At Coliseum, fewer big shows but fewer expenses
2-5-05
By Matt Williams Staff Writer
News & Record
GREENSBORO — After losing its main tenant and suffering through a drought in the concert industry, officials at the Greensboro Coliseum were expecting to have a bad year.
The Greensboro Generals hockey team folded, erasing 36 home dates from the schedule. Fewer concert promoters were knocking at the door to book profitable acts.
But even with those strikes against it, the coliseum is on track halfway through its fiscal year to have a smaller operating deficit than last year’s $2.6 million.
The city-run complex operated at a loss of $1.3 million through the first six months of the city’s budget year, ending in December. Managing Director Matt Brown said that by the end of the fiscal year in June, he expects to meet the budgeted $1.8 million loss.
Historically, the coliseum has operated at a loss of $1 million to $3 million annually, deficits typically paid for by property and sales taxes.
Revenue once generated by the coliseum’s hockey fans has not been replaced.
“We thought this was going to be the worst year ever,” Brown said of the falloff in revenue. “I think our fears have come true.”
With fewer big events, Brown cut costs to keep pace with the drop in revenue.
Even without their anchor tenant, more people went to the city-run complex in the last six months of 2004 than in the same period the year before. But what has Brown concerned is what those people are not doing much of: paying for parking and buying hot dogs.
Most of the 297 events in that period were conventions and small meetings, Brown said, not big-name concerts that draw thousands willing to pay $8 to park plus an additional $7 or more to eat.
“What we’re missing are the mega events that generate the big dollars,” he said.
The chairman of the coliseum’s advisory board, Dick Grubar, said he is “not pleased anytime there’s a deficit,” but he said expressed confidence in Brown’s ability to keep it to a minimum.
Fewer big draws dampen income
Not having hockey means the coliseum starts without about $400,000 in revenue the team generated from concessions, parking and sponsorships for the season.
Big concerts haven’t saved the day, either.

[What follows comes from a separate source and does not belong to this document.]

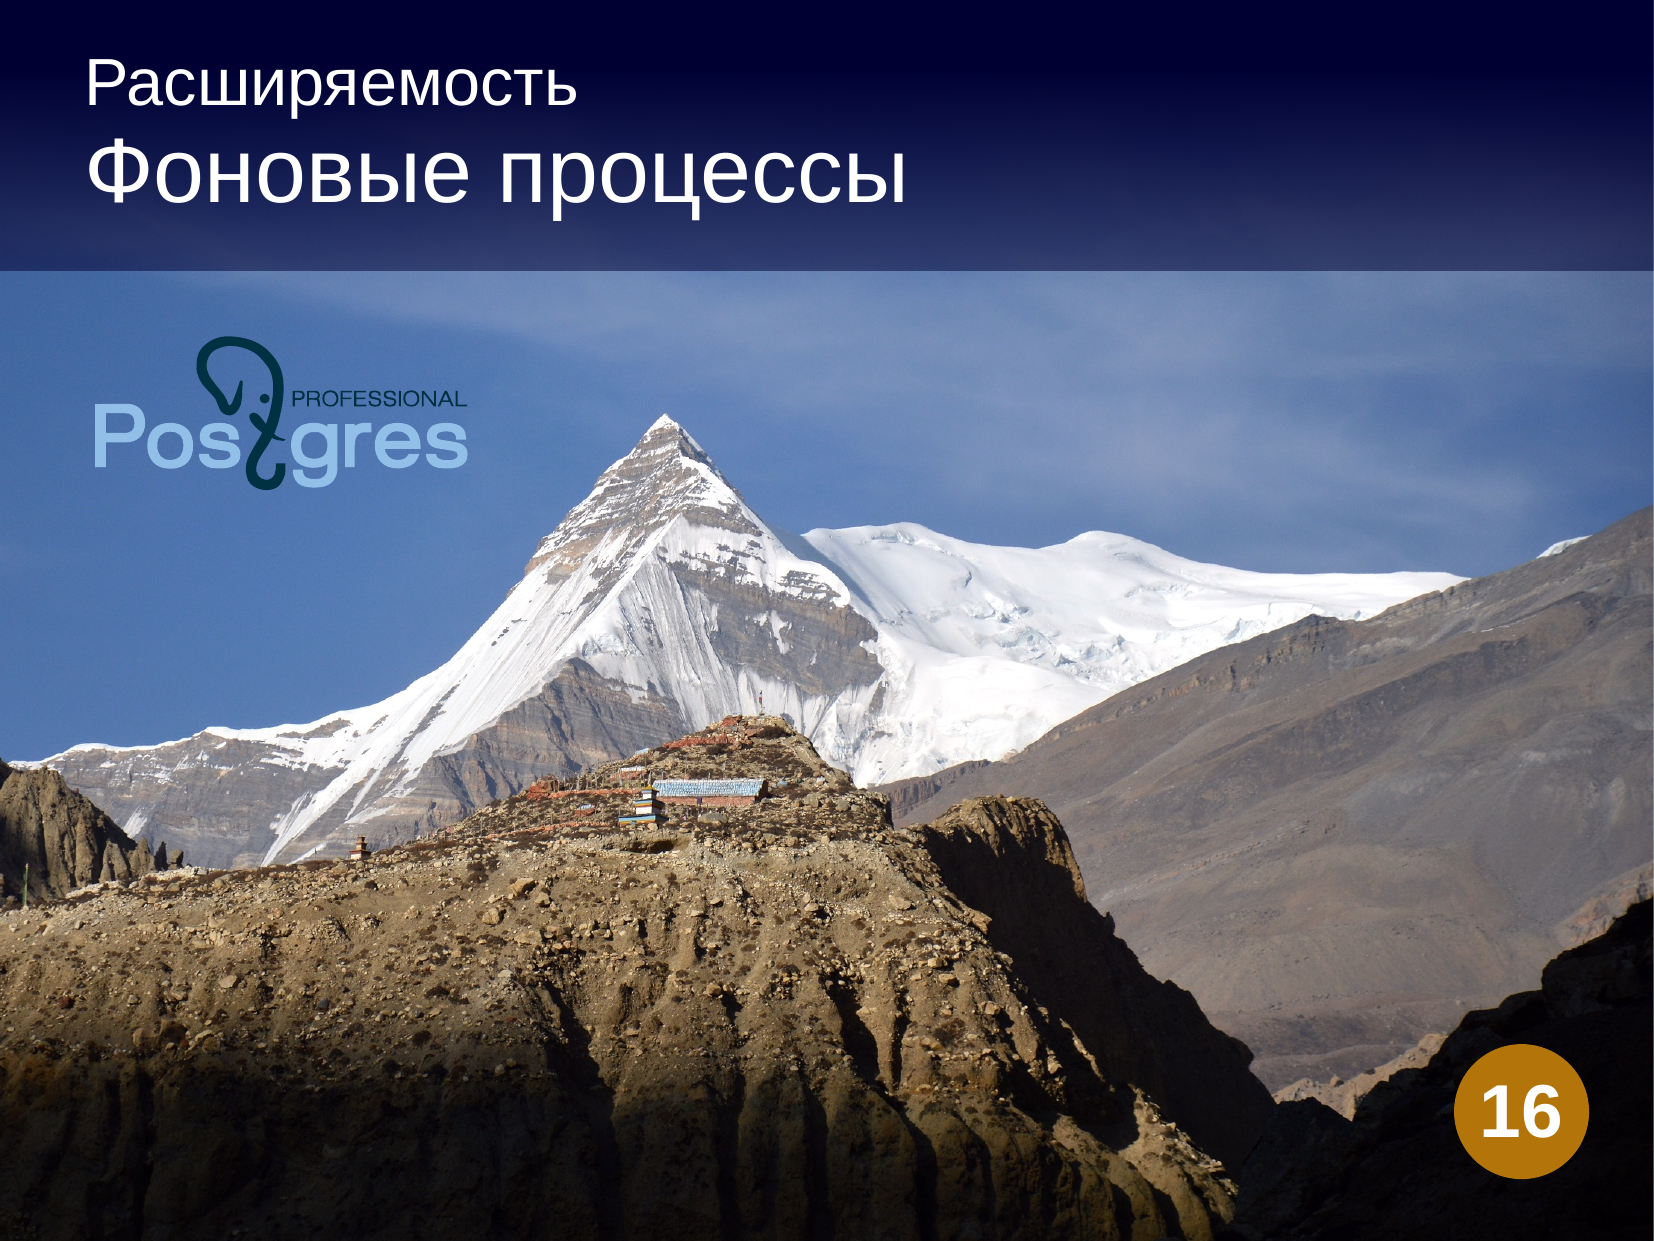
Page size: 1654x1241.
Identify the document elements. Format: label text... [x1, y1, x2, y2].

text_box 16 [1454, 1044, 1590, 1180]
title Расширяемость Фоновые процессы [84, 44, 1636, 251]
picture [0, 271, 1654, 1241]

The coliseum generally hosts four or five big-name acts in the arena by this point in the budget year. Thus far there have been two: the duo of Jay Z and R. Kelly and country artist Tim McGraw.
It’s a trend being felt around the country as the concert industry’s few superstar acts gray into middle age.
According to the industry magazine Pollstar, none of the top five touring acts of 2004 got their start in the past decade.
Younger acts — Britney Spears, Jessica Simpson, Christina Aguilera — all canceled or cut short their tours.
Last year, the coliseum caught a break in hosting Linkin Park, a group on its way up that did well in Greensboro. There aren’t any new Linkin Parks on the marquee this year, coliseum officials said.
For Brown, the lack of young talent means that promoters are having to guarantee large payments to veteran performers. That drives up ticket prices, driving down attendance, cutting into the coliseum’s moneymaking extras like parking and concessions.
Those big-artist guarantees prompted Brown to pass on two acts because he didn’t think the coliseum could make money on the shows.
Promoters for Bette Midler wanted to ask $125 for tickets.
A show featuring Dolly Parton would have sold for $75 per person.
Brown didn’t feel comfortable taking the risk that the shows would flop, so the artists went elsewhere.
Filling the gap are smaller acts like bluegrass singer Alison Krauss that can draw a few thousand to the smaller War Memorial Auditorium.
“We’ve been getting a lot of calls on auditorium-level shows, but the major coliseum shows are few and far between,” said Scott Johnson, the coliseum’s booking and event director.
Another arena that lost its minor-league hockey team, the Roanoke Civic Center in Virginia, is facing the same problems as Greensboro.
With the loss of the Roanoke Express, Director Mina Boyd said she’s looking hard to fill the 36 empty dates with profitable concerts.
But Boyd is finding that many of the popular acts are happily touring in Europe, though she said country-western groups are doing well at Roanoke’s arena.
“We’ve been trying to close that gap,” she said. “If I could get maybe five or six sell-out concerts, I could be happy.”
Smaller crowds, smaller payroll
With revenue down by a third and with fewer shows requiring ushers, ticket takers and security, Brown has cut $634,628 from his payroll from last year.
Only one employee has been laid off, but other positions haven’t been filled when vacancies occur. Instead of hiring contractors to set up or clean after events, more of that work is being done in-house.
“We’ve had to ask everyone to do more,” Brown said.
With those cost savings, the coliseum is doing slightly better than it was originally forecast going into the busiest quarter of the year.
Like in Greensboro, fewer events in Roanoke means they’re also spending less, too. Boyd said the civic center will probably lose a little bit more than the approximately $200,000 it did last year.